Ильин соглашался с тем, что написать роман в форме сказа и дать эпоху через восприятие старушки — весьма дерзкое решение. Прочитав присланные ему страницы, он заметил Шмелеву, что этот замысел «требует необычайно дифференцированного художественного созерцания»[416]. Ильин высказал Шмелеву замечания, которые тот принял с благодарностью. Например, надо сократить мотивы няниных рассказов. Далее: надо привести стиль в соответствие; поначалу нянин стиль несколько комичный, со словесной игрой, а потом он все более становится трагичным и спокойным. Ильин понимал всю сложность замысла: как прислуга, няня сплетничает о господах, и с точки зрения художественной образности этот мотив верен, но с точки зрения художественного предмета она — судья мира, в ней читатель слушает собственную совесть, и потому некоторые детали ее сплетничанья излишни. Шмелев согласился. Сам чувствовал излишнюю болтливость старухи, не один раз переписывал рукопись.
Роман уже был написан, а он все еще сомневался. Он и в 1935 году писал Ильину о том, что «Няня из Москвы» ему «не вдалась», что вышло «не то», что чего-то он «не одолел», что нянин сказ может скрыть неправду жизни, с которой они «никогда не примирятся»[417]. Это он о рассеянии русских по свету, их поиске утраченного. Он сомневался в самом выборе героини, ее соответствии романной идее. Но уж очень притягательной была мысль передать бытие через восприятие простой души. Образ няни для Шмелева был символом выброшенной в мир «бедной, сиротливой правды»[418] эмигрантов, через этот образ острее ощущается и мировая пустота.
Как соблюсти в этом образе меру мудрости и наивности?.. Скулежа он избежал в «Человеке из ресторана», но «Няня из Москвы» гораздо объемнее… Не стоило браться… И нянька какая-то бестолковая… Он так устал от старухиной одиссеи. Не было четкого сюжетного плана, он никогда не знал, чем закончится повествование. Он измучился. Но был Кульман, замечательный Кульман, который, услышав начало романа, его ободрил: сильно! эпически-объективно! Был Бальмонт, который слал ему веселые приветы:
Отношения девушки из привилегированного сословия и простолюдинки стали со времен Пушкина традиционной литературной темой. Няни и дядьки для своих подопечных все равно что чудесные помощники из русских сказок. Катичка в двенадцать лет говорила няне о том, как выйдет замуж, а няню в богадельню не отдаст, похоронит честь честью, «как Иван Царевич… серого волка хоронил…».

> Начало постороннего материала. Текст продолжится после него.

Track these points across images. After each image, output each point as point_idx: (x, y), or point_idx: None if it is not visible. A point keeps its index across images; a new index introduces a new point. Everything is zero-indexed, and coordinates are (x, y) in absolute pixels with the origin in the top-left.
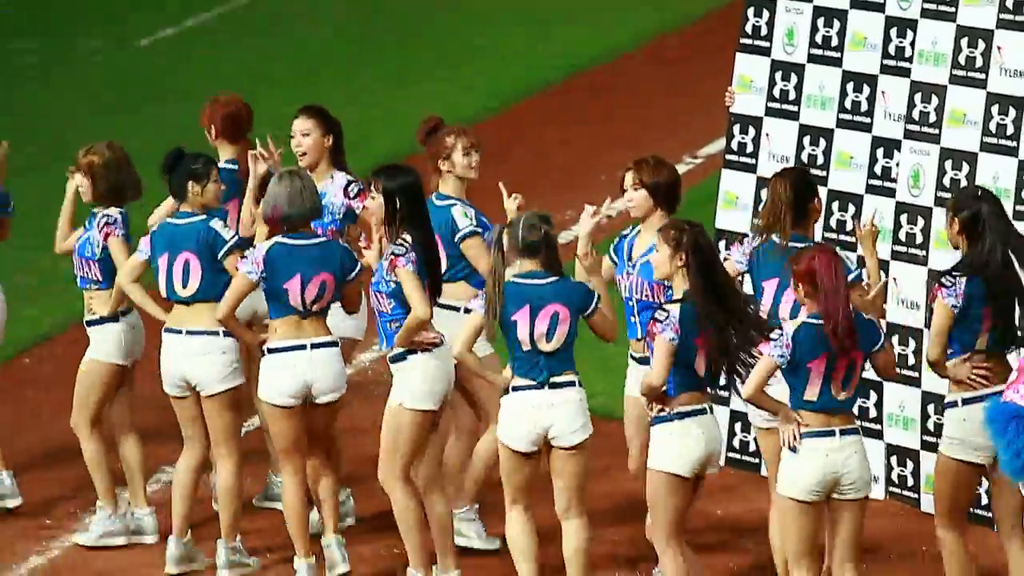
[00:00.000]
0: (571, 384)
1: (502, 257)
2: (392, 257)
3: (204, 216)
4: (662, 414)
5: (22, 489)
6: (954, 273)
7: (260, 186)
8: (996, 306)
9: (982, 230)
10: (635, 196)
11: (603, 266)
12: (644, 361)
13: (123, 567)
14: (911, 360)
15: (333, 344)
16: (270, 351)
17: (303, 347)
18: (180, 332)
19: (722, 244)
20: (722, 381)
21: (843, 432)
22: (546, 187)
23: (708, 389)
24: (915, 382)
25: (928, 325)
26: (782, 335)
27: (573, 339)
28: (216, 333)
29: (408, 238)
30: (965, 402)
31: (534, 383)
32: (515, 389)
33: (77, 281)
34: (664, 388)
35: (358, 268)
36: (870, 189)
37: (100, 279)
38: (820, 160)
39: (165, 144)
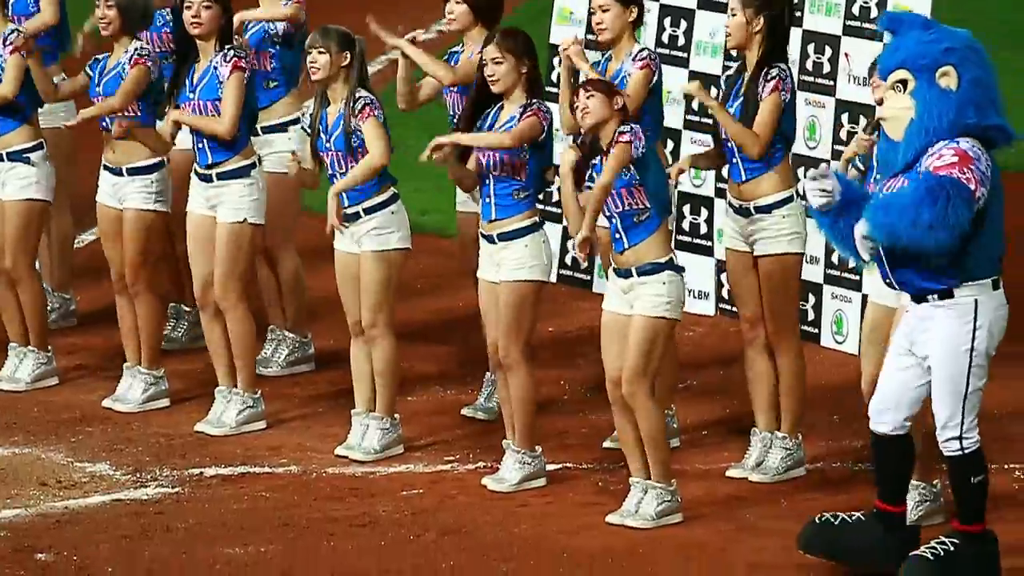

Как Толстой, Шмелев в человеке из народа искал истину бытия. Как Толстой, он находил ее в естественности, в простоте отношения к миру, противополагая ее умозрительности интеллигентов. Все, что произошло с семьей Вышгородских, Дарья Степановна приняла как Божье наказание. Вышгородские — либеральная московская интеллигенция, глава семьи — преуспевающий доктор. Его жизнь и жизнь его красивой супруги благополучна — достаток, заграничные путешествия, утехи, «конфеты у них не переводились, и пастила, и печенья всякие, и прянички, и орешки заливные, чего-чего только не было!» Они помогают деньгами революционерам, сами участвуют в революционных собраниях, «чтобы царя сместить». Они грезят о революции, после которой доктор будет главным «над всеми больницами».
Няня не верит словам хозяина о благостном будущем: барину нельзя давать власть, он «своих-то денег не усчитает, а с казенными и совсем пропадет». Она иронична: «А то в ведомостях чего прочитают… голод вот когда по деревням был, или кого строго засудили, за царя… а то и казнили, кто в высоких лиц бонбы швырял. Вон барыня расстроится!.. Салфетку бросит в суп, кулачками себя в грудь… кричит: „звери, звери!.. нельзя терпеть, нельзя жить, нельзя руки сложить! Народ морют, убивают… а мы можем спокойно есть!.. не могу, не могу!..“ Барин ей капель, все успокаивал: „не волнуйся, мы это все скоро переменим… все кончится!“» Либералы в романе Шмелева безбожники. В доме худо, как полагает няня, потому что в семье нет Бога.
В романе описан Крым при белых. Со смещения царя, как говорит няня, начался хаос, «всех жуликов-то повыпустили» и в людях не осталось страха. Интервенты в нянином понимании — скупщики, приехавшие в Крым поживиться. Описаны и эвакуация, и путь в Константинополь. Шмелев ввел в текст картины человеческого унижения и падения. Вот в Константинополе к кораблю с эмигрантами подъезжают на лодках «греки, турки, азияты», и беженцы выменивают у них хлеб и сардинки за офицерские шинели, обручальные кольца, казак за пару папиросок готов отдать нательный крест.
Шмелев задумал так: няня должна на все взирать эпически, она умна и многоопытна, она знает, что Господне дело — без страха. Действительно, с няней и Катичкой происходит чудесное. Например, благодаря Осману они спасаются от большевиков. О татарине Османе она говорит: «Месяцу молится, а верный-то какой. Ведь он в рай попадет, в ра-ай… и спрашивать не будут, какой веры», он «лучше другого православного».
В Катичке есть и своеволие, и преданность, и живучесть, и достоинство, и здравомыслие, и православная вера. В ней Шмелев показал волю к жизни. Она не ноет на чужбине, а устраивает свою судьбу, становится актрисой, как стала ею Ксения Куприна.
Роман был написан, возникла проблема издателя. Еще в 1932 году Иван Сергеевич думал отдать роман в «Современные записки», хотя и сомневался в финансовых возможностях журнала. В 1933-м, все еще работая над романом, он не отказался от намерения предложить роман «Современным запискам», но вновь возникли сомнения в платежеспособности журнала: редакция не торопится выплачивать аванс, нет постоянных подписчиков, розничная продажа — 12 франков… да и большие произведения печатают с купюрами, а от редакционных сокращений Шмелев решительно отказывался. Не понравилась и просьба редакции представить рукопись для ознакомления: редакционный портфель был достаточно полон — приняты к публикации произведения Зайцева, Алданова, Зурова, велись переговоры с Буниным… Он решил положить роман в стол, забыть про него. Тем временем «Современные записки» слали Шмелеву письма, в которых содержались аргументы в пользу сокращений. Он непримирим: скорее изрежет текст на куски и будет публиковать где-нибудь фрагменты, но из романа Тришкин кафтан не сделает! Да и подойдет ли «Современным запискам» его роман по своей направленности?.. Однако он все же согласился на сокращения и опубликовал «Няню из Москвы» в «Современных записках».